### Task:
Look for the line with "plant pot: present" in the entries below, then extract that line and all lines after it exactly, with pictures left out.
-- Record extracts follows --
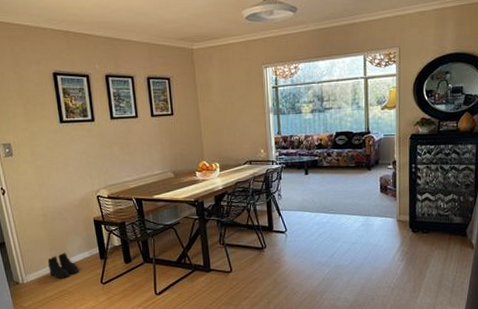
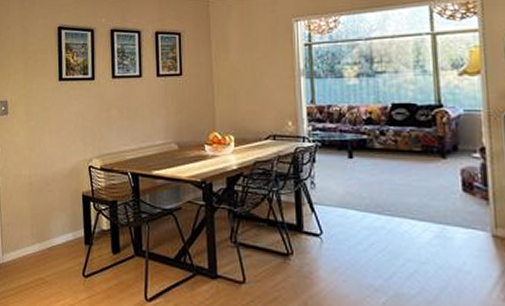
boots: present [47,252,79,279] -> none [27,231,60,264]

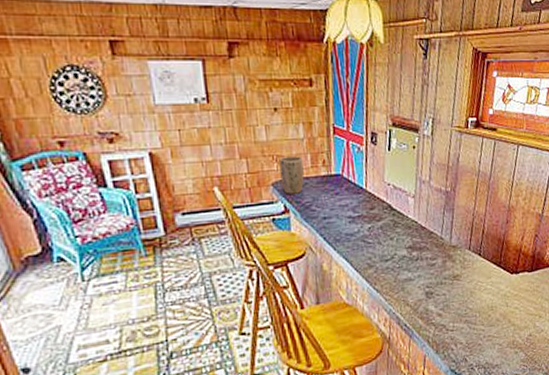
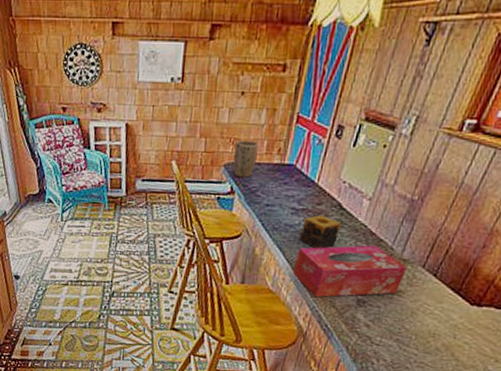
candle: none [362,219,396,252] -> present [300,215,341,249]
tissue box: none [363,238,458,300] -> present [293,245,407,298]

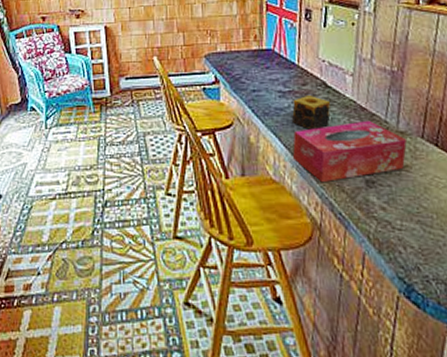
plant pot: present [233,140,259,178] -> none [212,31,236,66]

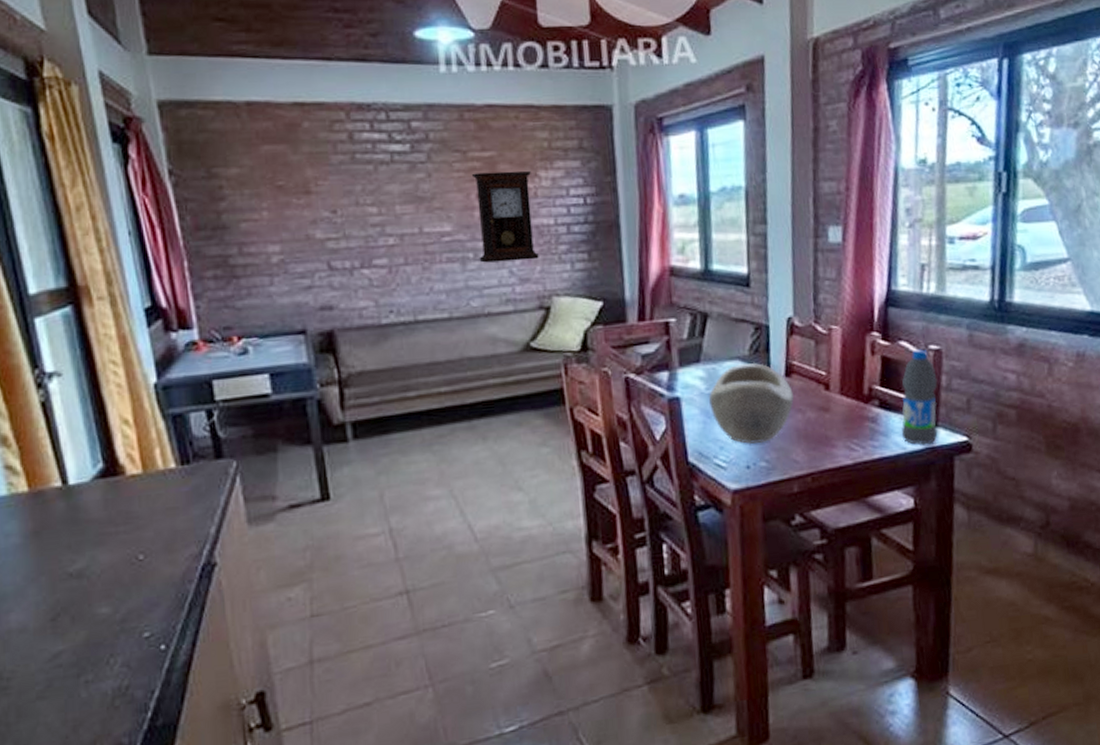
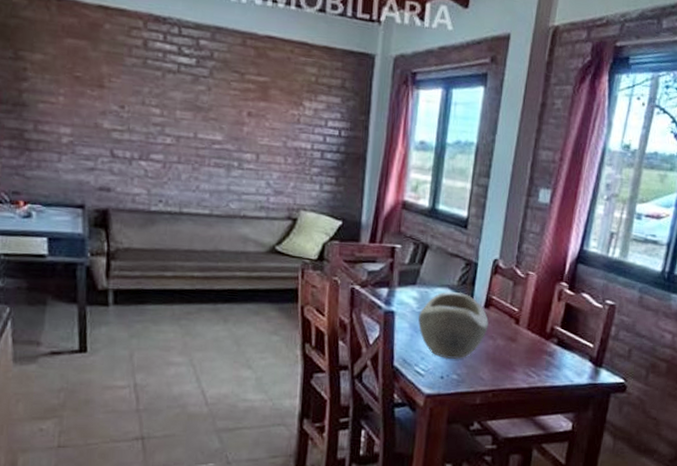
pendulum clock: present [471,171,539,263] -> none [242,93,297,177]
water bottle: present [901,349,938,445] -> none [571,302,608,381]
-- Record extracts concluded --
### Task response:
plant pot: present [233,140,259,178] -> none [212,31,236,66]

pendulum clock: present [471,171,539,263] -> none [242,93,297,177]
water bottle: present [901,349,938,445] -> none [571,302,608,381]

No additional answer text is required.